In his version of the same incident, Miguel Lazaro Parra Arjona, who is a tractor driver for INRH and a resident of La Sal, in the Yara municipality, confirmed those facts. As he stated: “The car passed me at a high speed, then I saw the dust cloud. When that cleared up I could see that the car had hit a tree in the ditch.”
Both Duque de Estrada and Parra Arjona were riding in the same direction as the car involved in the accident, but Wilber Rondon Barrero, a farmer from Rio Cauto, was traveling in the opposite direction, a few hundred meters away from where the incident occurred. “As I approached, I saw the car lose control and slam into a tree in the ditch,” he said.
A criminalist team composed of Lt. Col. Fontes Misael Perez, an officer of the Section of Accidents, Explosions and Fires, with 19 years of experience as an expert; Lieutenant Colonel Inardi Reyes Uriarte, the head of the Granma Provincial Forensic Unit, with 11 years of experience as an expert; Traffic Engineering staff member Captain Jorge Fonseca Nuñez; and Fidel Guevara, the head of Traffic Engineering in Granma Province, with nine years of experience as an expert, concluded categorically that the driver was speeding. They found that the vehicle had a dent measuring 67 inches wide and 45 inches deep in its rear left side, which was perpendicular to the longitudinal axis of the car (where the deceased were traveling) resulting from a blow that substantially deformed and mono-chassis roof, and that the characteristics and dimensions of that dent corresponded to the tree in question.
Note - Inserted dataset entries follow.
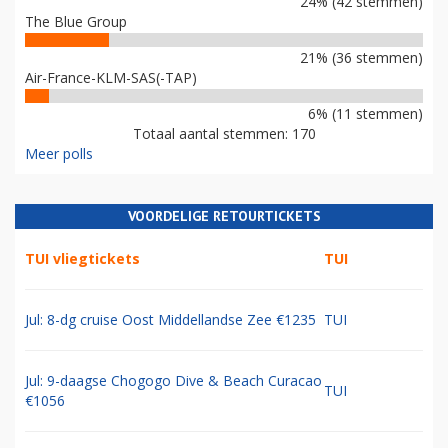
24% (42 stemmen)
The Blue Group
21% (36 stemmen)
Air-France-KLM-SAS(-TAP)
6% (11 stemmen)
Totaal aantal stemmen: 170
Meer polls
VOORDELIGE RETOURTICKETS
TUI vliegtickets
TUI
Jul: 8-dg cruise Oost Middellandse Zee €1235
TUI
Jul: 9-daagse Chogogo Dive & Beach Curacao
TUI
€1056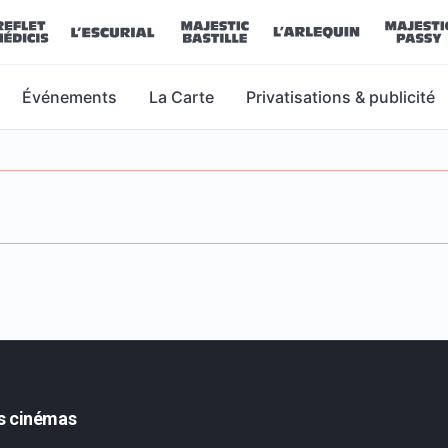
Événements
La Carte
Privatisations & publicité
s cinémas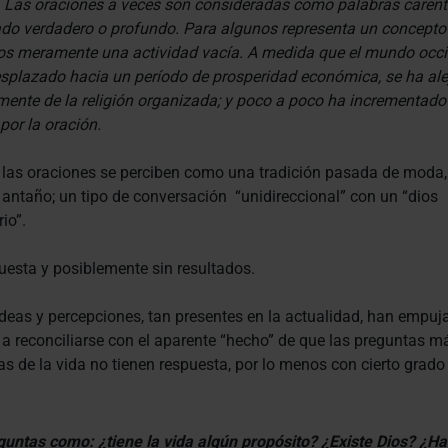
 Las oraciones a veces son consideradas como palabras carent
ado verdadero o profundo. Para algunos representa un concepto 
os meramente una actividad vacía. A medida que el mundo occi
splazado hacia un período de prosperidad económica, se ha al
ente de la religión organizada; y poco a poco ha incrementado 
por la oración.
 las oraciones se perciben como una tradición pasada de moda,
e antaño; un tipo de conversación “unidireccional” con un “dios
io”.
uesta y posiblemente sin resultados.
deas y percepciones, tan presentes en la actualidad, han empuj
 reconciliarse con el aparente “hecho” de que las preguntas m
s de la vida no tienen respuesta, por lo menos con cierto grado
untas como: ¿tiene la vida algún propósito? ¿Existe Dios? ¿Ha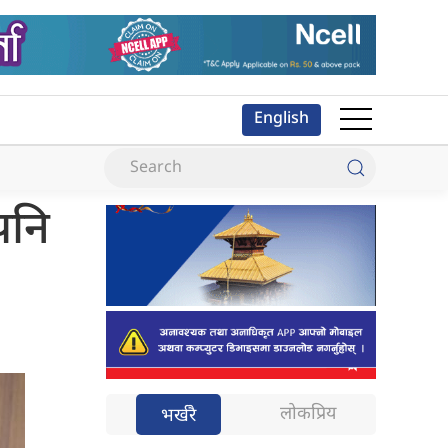
English
पनि
लोकप्रिय
भर्खरै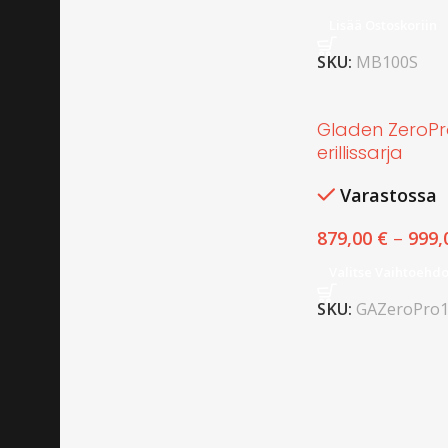
Lisää Ostoskoriin
SKU:
MB100S
Gladen ZeroPro
erillissarja
Varastossa
879,00
€
–
999,
Valitse Vaihtoehdo
SKU:
GAZeroPro1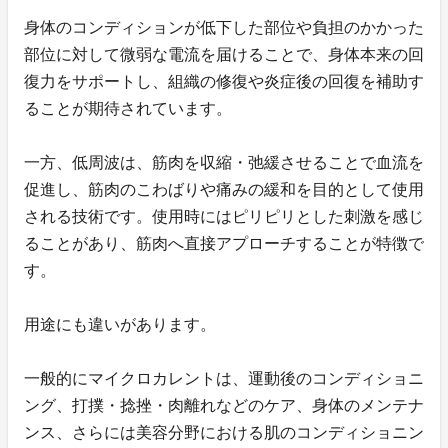
身体のコンディションが低下した部位や負担のかかった
部位に対して微弱な電流を届けることで、身体本来の回
復力をサポートし、組織の修復や炎症後の回復を補助す
ることが期待されています。
一方、低周波は、筋肉を収縮・弛緩させることで血流を
促進し、筋肉のこわばりや痛みの緩和を目的として使用
される技術です。使用時にはピリピリとした刺激を感じ
ることがあり、筋肉へ直接アプローチすることが特徴で
す。
用途にも違いがあります。
一般的にマイクロカレントは、運動後のコンディショニ
ング、打撲・捻挫・肉離れなどのケア、身体のメンテナ
ンス、さらには美容分野における肌のコンディショニン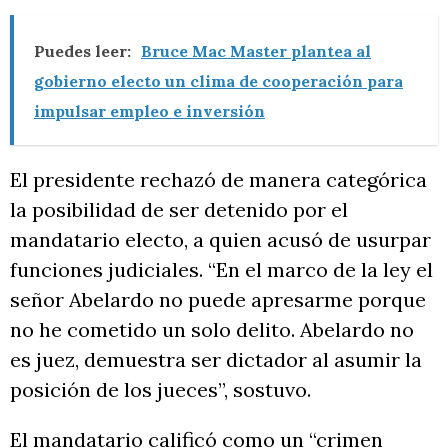
Puedes leer:
Bruce Mac Master plantea al
gobierno electo un clima de cooperación para
impulsar empleo e inversión
El presidente rechazó de manera categórica
la posibilidad de ser detenido por el
mandatario electo, a quien acusó de usurpar
funciones judiciales. “En el marco de la ley el
señor Abelardo no puede apresarme porque
no he cometido un solo delito. Abelardo no
es juez, demuestra ser dictador al asumir la
posición de los jueces”, sostuvo.
El mandatario calificó como un “crimen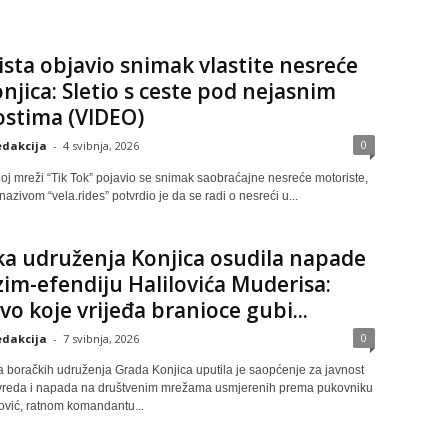
sta objavio snimak vlastite nesreće
njica: Sletio s ceste pod nejasnim
ostima (VIDEO)
0
dakcija
-
4 svibnja, 2026
oj mreži “Tik Tok” pojavio se snimak saobraćajne nesreće motoriste,
 nazivom “vela.rides” potvrdio je da se radi o nesreći u...
a udruženja Konjica osudila napade
im-efendiju Halilovića Muderisa:
vo koje vrijeđa branioce gubi...
0
dakcija
-
7 svibnja, 2026
a boračkih udruženja Grada Konjica uputila je saopćenje za javnost
reda i napada na društvenim mrežama usmjerenih prema pukovniku
ović, ratnom komandantu...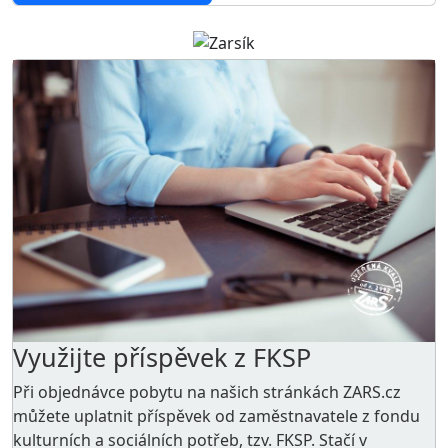
Využijte příspěvek z FKSP
Při objednávce pobytu na našich stránkách ZARS.cz
můžete uplatnit příspěvek od zaměstnavatele z
fondu
kulturních a sociálních potřeb
, tzv. FKSP. Stačí v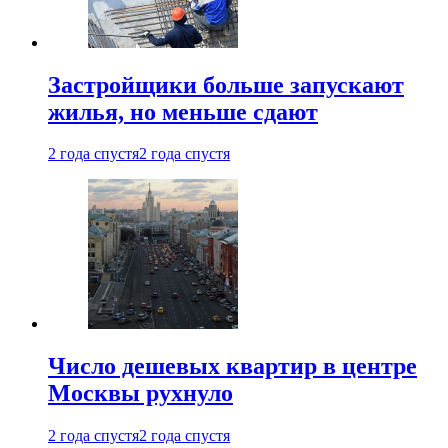
Застройщики больше запускают
жилья, но меньше сдают
2 года спустя
2 года спустя
Число дешевых квартир в центре
Москвы рухнуло
2 года спустя
2 года спустя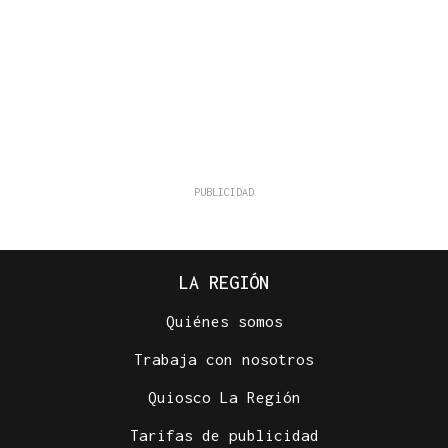
LA REGIÓN
Quiénes somos
Trabaja con nosotros
Quiosco La Región
Tarifas de publicidad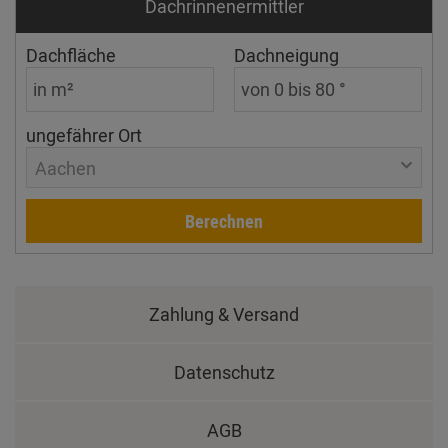
Dachrinnen­ermittler
Dachfläche
Dachneigung
ungefährer Ort
Aachen
Berechnen
Zahlung & Versand
Datenschutz
AGB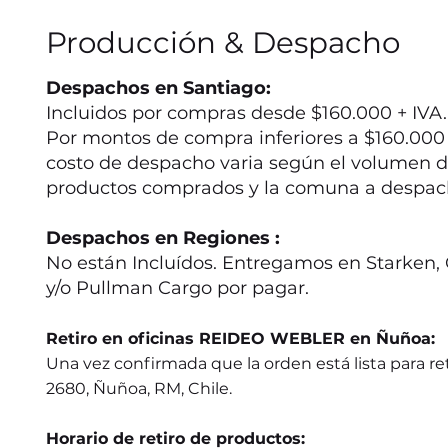
Producción & Despacho
Despachos en Santiago:
Incluidos por compras desde $160.000 + IVA.
Por montos de compra inferiores a $160.000 +
costo de despacho varia según el volumen d
productos comprados y la comuna a despac
Despachos en Regiones :
No están Incluídos. Entregamos en Starken, 
y/o Pullman Cargo por pagar.
Retiro en oficinas REIDEO WEBLER en Ñuñoa:
Una vez confirmada que la orden está lista para ret
2680, Ñuñoa, RM, Chile.
Horario de retiro de productos: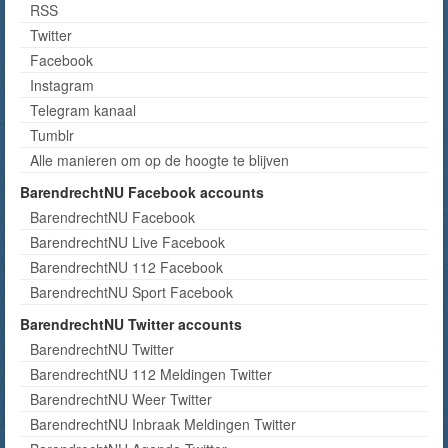
RSS
Twitter
Facebook
Instagram
Telegram kanaal
Tumblr
Alle manieren om op de hoogte te blijven
BarendrechtNU Facebook accounts
BarendrechtNU Facebook
BarendrechtNU Live Facebook
BarendrechtNU 112 Facebook
BarendrechtNU Sport Facebook
BarendrechtNU Twitter accounts
BarendrechtNU Twitter
BarendrechtNU 112 Meldingen Twitter
BarendrechtNU Weer Twitter
BarendrechtNU Inbraak Meldingen Twitter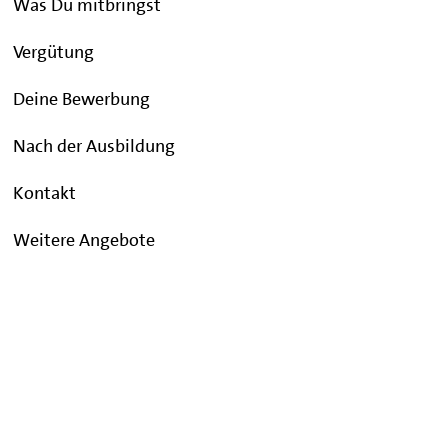
Was Du mitbringst
Vergütung
Deine Bewerbung
Nach der Ausbildung
Kontakt
Weitere Angebote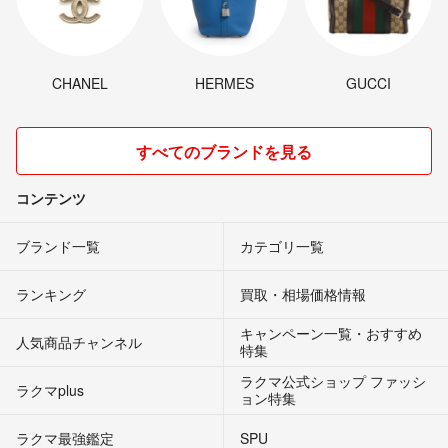
CHANEL
HERMES
GUCCI
すべてのブランドを見る
コンテンツ
ブランド一覧
カテゴリ一覧
ランキング
買取・相場価格情報
キャンペーン一覧・おすすめ
人気商品チャンネル
特集
ラクマ公式ショップ ファッシ
ラクマplus
ョン特集
ラクマ最強鑑定
SPU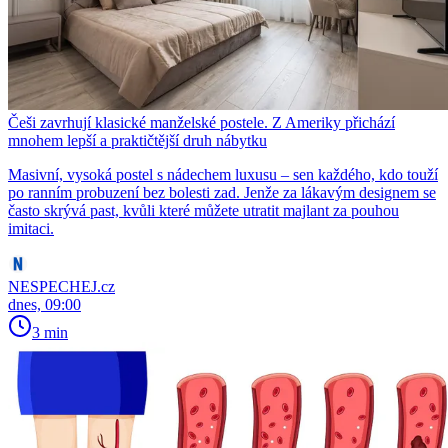
Češi zavrhují klasické manželské postele. Z Ameriky přichází
mnohem lepší a praktičtější druh nábytku
Masivní, vysoká postel s nádechem luxusu – sen každého, kdo touží
po ranním probuzení bez bolesti zad. Jenže za lákavým designem se
často skrývá past, kvůli které můžete utratit majlant za pouhou
imitaci.
NESPECHEJ.cz
dnes, 09:00
3 min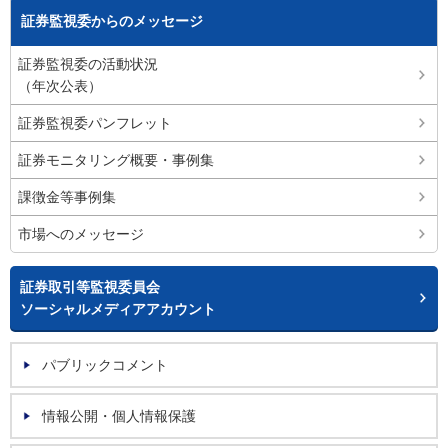
証券監視委からのメッセージ
証券監視委の活動状況
（年次公表）
証券監視委パンフレット
証券モニタリング概要・事例集
課徴金等事例集
市場へのメッセージ
証券取引等監視委員会
ソーシャルメディアアカウント
パブリックコメント
情報公開・個人情報保護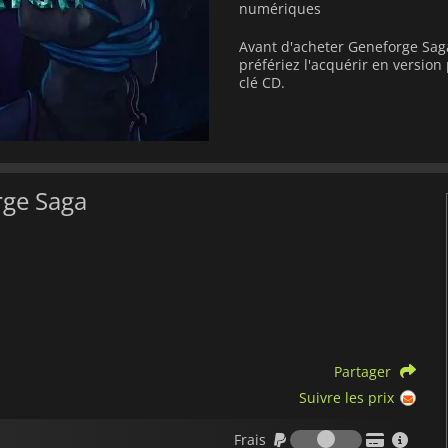
numériques
Avant d'acheter Geneforge Sag
préfériez l'acquérir en versi
clé CD.
rge Saga
Partager
Suivre les prix
Frais
Frais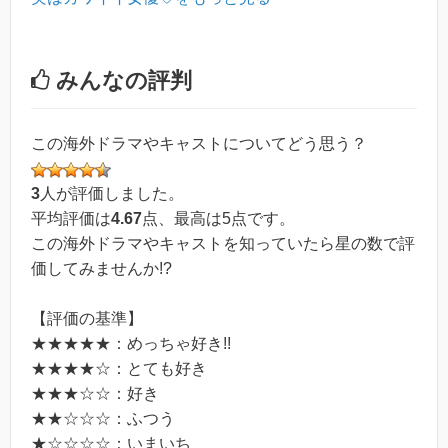
みんなの評判
この海外ドラマやキャストについてどう思う？
3
人が評価しました。
平均評価は
4.67
点、最高は
5
点です。
この海外ドラマやキャストを知っていたら星の数で評
価してみませんか!?
【評価の基準】
★★★★★：めっちゃ好き!!
★★★★☆：とても好き
★★★☆☆：好き
★★☆☆☆：ふつう
★☆☆☆☆：いまいち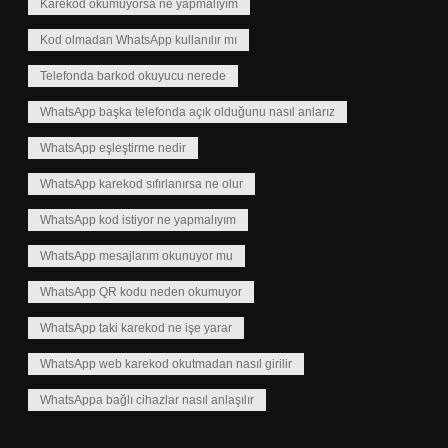
Karekod okumuyorsa ne yapmalıyım
Kod olmadan WhatsApp kullanılır mı
Telefonda barkod okuyucu nerede
WhatsApp başka telefonda açık olduğunu nasıl anlarız
WhatsApp eşleştirme nedir
WhatsApp karekod sıfırlanırsa ne olur
WhatsApp kod istiyor ne yapmalıyım
WhatsApp mesajlarım okunuyor mu
WhatsApp QR kodu neden okumuyor
WhatsApp taki karekod ne işe yarar
WhatsApp web karekod okutmadan nasıl girilir
WhatsAppa bağlı cihazlar nasıl anlaşılır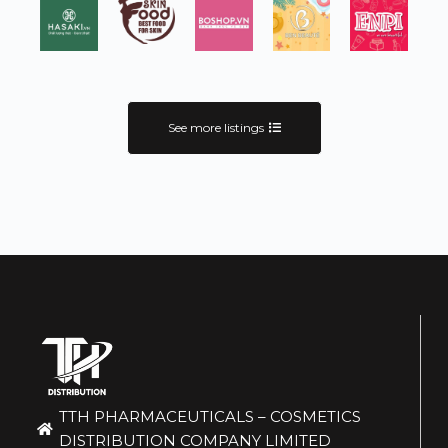
See more listings
TTH PHARMACEUTICALS – COSMETICS
DISTRIBUTION COMPANY LIMITED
The forensic medical report indicates that Oswaldo Paya died instantly from head trauma as a result of the strong impact received, while Harold Cepero died in surgery at the Carlos Manuel de Cespedes Hospital in Bayamo City. The latter man’s death was due to acute respiratory failure owing to pulmonary thromboembolism in the upper lobe of his left lung resulting from the fragmented fracture of his left femur.
The driver, Angel Carromero, told the investigative unit that he couldn’t remember having seen the signs warning about the road conditions. He added that he hit the unpaved segment at a speed that he couldn’t determine because he wasn’t looking at the speedometer. He added that when he realized that he was traveling on gravel, he tried to slow down by braking suddenly and the car began to spin sideways and ran into the tree. Passenger Jens Aron said he was asleep when he felt the braking and the lateral displacement of the vehicle. He then lost consciousness.
From an analysis of the travel time (about five hundred miles in less than eight hours, with three intermediate stops), the statements of witnesses and expert studies of the scene and the vehicle, the investigative team concluded that Angel Francisco Barrios Carromero must have been averaging at a speed of more than 120 mph and his inattention in controlling the vehicle, excessive speed and the incorrect decision to apply the brakes suddenly on an unstable surface were the causes of this tragic accident that killed two people.
The investigative and the criminal prosecution processes are ongoing and are in compliance with Cuban law.